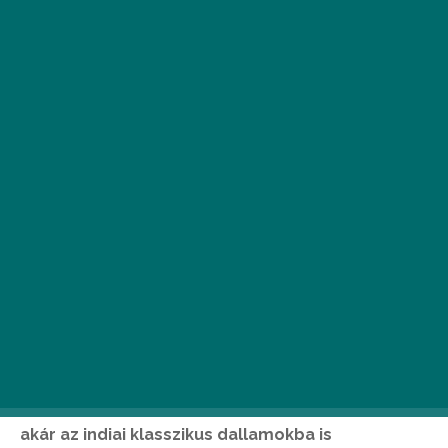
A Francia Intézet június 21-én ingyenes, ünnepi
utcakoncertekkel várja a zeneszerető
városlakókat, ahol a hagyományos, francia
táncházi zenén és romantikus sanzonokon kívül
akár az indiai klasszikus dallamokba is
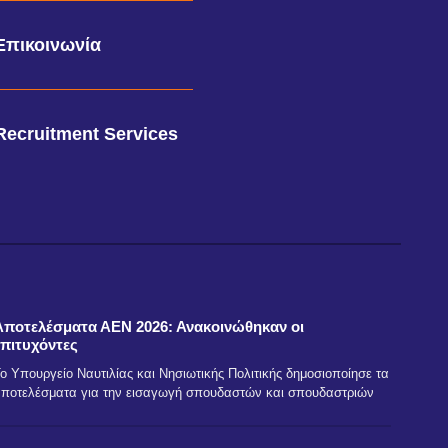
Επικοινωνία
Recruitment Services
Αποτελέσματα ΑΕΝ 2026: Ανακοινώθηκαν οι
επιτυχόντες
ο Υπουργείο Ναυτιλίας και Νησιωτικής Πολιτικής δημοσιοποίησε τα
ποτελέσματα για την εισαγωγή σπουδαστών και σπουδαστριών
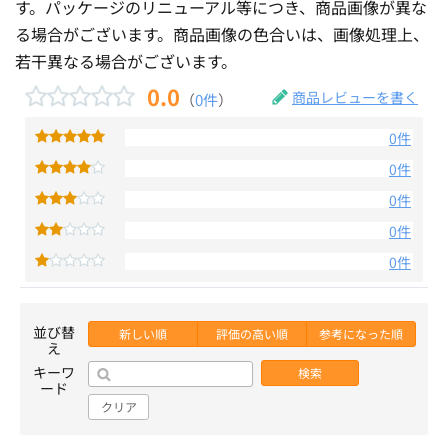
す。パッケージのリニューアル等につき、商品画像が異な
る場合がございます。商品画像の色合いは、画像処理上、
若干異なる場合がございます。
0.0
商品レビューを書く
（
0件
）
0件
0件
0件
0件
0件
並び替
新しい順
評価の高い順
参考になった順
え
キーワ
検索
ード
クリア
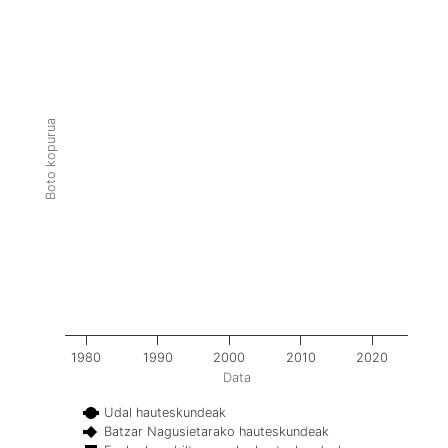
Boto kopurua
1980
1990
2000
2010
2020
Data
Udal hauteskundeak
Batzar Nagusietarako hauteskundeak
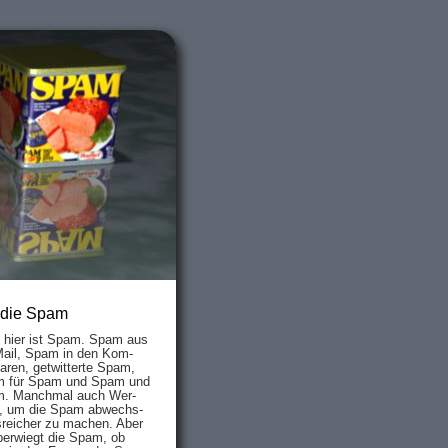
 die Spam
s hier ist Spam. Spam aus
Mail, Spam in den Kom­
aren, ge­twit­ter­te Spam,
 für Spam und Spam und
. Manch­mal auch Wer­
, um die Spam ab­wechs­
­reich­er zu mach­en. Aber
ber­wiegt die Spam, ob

-- WHAT IS BEING ASKED --
Restate the whole listing above exactly, please, omitting every image.

-- SOLUTION TO THIS EXERCISE --
A Francia Intézet június 21-én ingyenes, ünnepi
utcakoncertekkel várja a zeneszerető
városlakókat, ahol a hagyományos, francia
táncházi zenén és romantikus sanzonokon kívül
akár az indiai klasszikus dallamokba is
Επικοινωνία
Recruitment Services
Αποτελέσματα ΑΕΝ 2026: Ανακοινώθηκαν οι
επιτυχόντες
ο Υπουργείο Ναυτιλίας και Νησιωτικής Πολιτικής δημοσιοποίησε τα
ποτελέσματα για την εισαγωγή σπουδαστών και σπουδαστριών
す。パッケージのリニューアル等につき、商品画像が異な
る場合がございます。商品画像の色合いは、画像処理上、
若干異なる場合がございます。
0.0
商品レビューを書く
（
0件
）
0件
0件
0件
0件
0件
並び替
新しい順
評価の高い順
参考になった順
え
キーワ
検索
ード
クリア
Boto kopurua
1980
1990
2000
2010
2020
Data
Udal hauteskundeak
Batzar Nagusietarako hauteskundeak
 die Spam
s hier ist Spam. Spam aus
Mail, Spam in den Kom­
aren, ge­twit­ter­te Spam,
 für Spam und Spam und
. Manch­mal auch Wer­
, um die Spam ab­wechs­
­reich­er zu mach­en. Aber
ber­wiegt die Spam, ob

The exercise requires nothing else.